Perhaps it is the delicate beauty of their previous five albums that is to blame for the ultimate disappointment I felt when I initially heard Dear Catastrophe Waitress, their first release in almost three years. Since we last heard from them, Belle & Sebastian has completely overthrown eight years of image, emerging with a new label (Rough Trade), a new producer (Trevor Horn), and an entirely new sound. Instead of the fragile stylings of previous opening tracks such as “Stars of Track and Field” and “I Fought in a War,” Catastrophe sets the tone of the album with the perky, almost offensively upbeat “Step Into My Office, Baby,” a pop ballad that combines skin-deep lyrics with harmonies that could close an episode of The Partridge Family.
The rest of the album follows suit with an insultingly cheerful ambiance — can we honestly take a song called “Asleep on a Sunbeam” seriously? — and limp, forgettable melodies that seem to borrow from artists ranging from 10CC to the Beach Boys. “Wrapped Up in Books” is oddly suggestive of The Byrds, while the title track offers a fanfare worthy of a Burt Bacharach composition. Luckily, several tracks are reminiscent of the band’s formal style, including “Piazza, New York Catcher,” a lyrically complex nod to Murdoch’s love of baseball, and “Lord Anthony,” a wistful ballad that harkens back to the trials of high school. These, however, do not excuse the last track’s blatant rip off of XTC’s “Making Plans for Nigel,” which perhaps is embarrassing in and of itself.
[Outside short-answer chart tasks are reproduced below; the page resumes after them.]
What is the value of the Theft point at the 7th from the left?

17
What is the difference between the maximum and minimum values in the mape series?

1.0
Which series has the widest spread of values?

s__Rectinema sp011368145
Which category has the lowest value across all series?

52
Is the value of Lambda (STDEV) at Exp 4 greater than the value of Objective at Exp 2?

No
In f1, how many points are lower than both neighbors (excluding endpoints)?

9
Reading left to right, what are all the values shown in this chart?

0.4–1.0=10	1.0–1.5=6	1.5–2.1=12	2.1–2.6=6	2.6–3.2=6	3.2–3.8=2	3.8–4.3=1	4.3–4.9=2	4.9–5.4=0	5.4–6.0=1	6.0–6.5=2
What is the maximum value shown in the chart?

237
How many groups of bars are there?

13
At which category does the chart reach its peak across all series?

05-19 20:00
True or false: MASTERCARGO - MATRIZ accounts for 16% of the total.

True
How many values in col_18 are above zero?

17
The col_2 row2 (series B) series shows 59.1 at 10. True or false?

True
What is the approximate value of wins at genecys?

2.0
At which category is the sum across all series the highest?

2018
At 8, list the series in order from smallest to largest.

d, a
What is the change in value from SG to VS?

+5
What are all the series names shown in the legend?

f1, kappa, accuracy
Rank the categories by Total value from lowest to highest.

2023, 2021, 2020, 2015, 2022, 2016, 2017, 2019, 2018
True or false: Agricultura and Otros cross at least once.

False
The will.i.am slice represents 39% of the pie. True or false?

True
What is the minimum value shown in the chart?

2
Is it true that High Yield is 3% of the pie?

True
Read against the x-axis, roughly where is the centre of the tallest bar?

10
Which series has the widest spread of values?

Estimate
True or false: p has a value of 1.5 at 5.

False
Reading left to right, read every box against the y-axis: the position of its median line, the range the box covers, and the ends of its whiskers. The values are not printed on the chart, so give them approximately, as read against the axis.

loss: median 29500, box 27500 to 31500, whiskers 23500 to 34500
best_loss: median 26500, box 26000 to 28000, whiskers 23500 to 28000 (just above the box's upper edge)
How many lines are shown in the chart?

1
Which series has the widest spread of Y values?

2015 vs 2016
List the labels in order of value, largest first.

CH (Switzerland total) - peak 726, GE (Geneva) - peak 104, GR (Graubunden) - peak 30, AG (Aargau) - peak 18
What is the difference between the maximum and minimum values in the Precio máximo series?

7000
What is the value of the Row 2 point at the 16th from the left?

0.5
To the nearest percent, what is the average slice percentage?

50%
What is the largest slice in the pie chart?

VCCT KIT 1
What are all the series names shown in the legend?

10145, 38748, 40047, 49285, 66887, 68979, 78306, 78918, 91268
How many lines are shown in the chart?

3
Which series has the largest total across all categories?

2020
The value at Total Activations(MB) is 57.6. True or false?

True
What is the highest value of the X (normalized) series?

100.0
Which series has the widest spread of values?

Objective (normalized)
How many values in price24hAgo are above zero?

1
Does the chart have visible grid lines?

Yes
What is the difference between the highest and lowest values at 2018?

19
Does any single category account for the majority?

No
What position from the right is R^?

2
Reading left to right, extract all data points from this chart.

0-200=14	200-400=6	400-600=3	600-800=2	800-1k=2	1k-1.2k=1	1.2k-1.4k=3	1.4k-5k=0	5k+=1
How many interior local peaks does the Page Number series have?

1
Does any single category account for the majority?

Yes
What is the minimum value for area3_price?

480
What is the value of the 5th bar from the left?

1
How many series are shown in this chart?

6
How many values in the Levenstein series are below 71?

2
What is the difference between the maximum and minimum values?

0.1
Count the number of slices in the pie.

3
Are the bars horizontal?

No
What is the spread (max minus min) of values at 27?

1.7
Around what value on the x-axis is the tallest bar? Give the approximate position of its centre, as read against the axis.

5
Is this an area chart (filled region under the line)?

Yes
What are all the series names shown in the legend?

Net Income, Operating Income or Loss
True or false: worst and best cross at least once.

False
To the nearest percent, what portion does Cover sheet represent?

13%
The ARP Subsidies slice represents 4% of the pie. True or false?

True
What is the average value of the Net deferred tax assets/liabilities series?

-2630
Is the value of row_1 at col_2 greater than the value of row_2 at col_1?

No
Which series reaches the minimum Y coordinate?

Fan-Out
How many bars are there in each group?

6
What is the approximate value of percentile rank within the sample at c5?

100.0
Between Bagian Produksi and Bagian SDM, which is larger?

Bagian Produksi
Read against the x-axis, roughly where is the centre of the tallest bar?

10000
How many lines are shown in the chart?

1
So where has our neurotic, insecure, soft-voiced Belle & Sebastian gone? Critics claim that their new style is tighter, cleaner, and ultimately indicative of their evolution as a band; however, last time I checked, overhauling eight years of work only to combine a creepily jovial demeanor with twelve different musical styles wasn’t exactly an equation for success. I can only hope that Catastrophe is simply a passing phase in the growth of Belle & Sebastian, and that, in the future, they’ll be able to make the most thick-skinned of us nostalgic and wistful once more.